* **WORK INSTRUCTION**
Select each line in the rows below that contains the word "çene", and copy those lines out.

[Stored data entries]

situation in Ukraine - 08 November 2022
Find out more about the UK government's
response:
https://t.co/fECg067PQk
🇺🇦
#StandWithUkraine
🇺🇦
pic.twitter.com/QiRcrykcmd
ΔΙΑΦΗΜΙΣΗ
--
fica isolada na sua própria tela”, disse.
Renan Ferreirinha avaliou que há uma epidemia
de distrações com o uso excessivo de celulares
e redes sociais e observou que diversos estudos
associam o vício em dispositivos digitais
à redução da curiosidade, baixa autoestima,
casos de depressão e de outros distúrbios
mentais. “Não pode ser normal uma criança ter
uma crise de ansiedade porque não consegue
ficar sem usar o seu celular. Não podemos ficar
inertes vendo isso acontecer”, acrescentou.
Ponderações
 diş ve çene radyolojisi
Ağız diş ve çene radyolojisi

* **TASK ANSWER**
 diş ve çene radyolojisi
Ağız diş ve çene radyolojisi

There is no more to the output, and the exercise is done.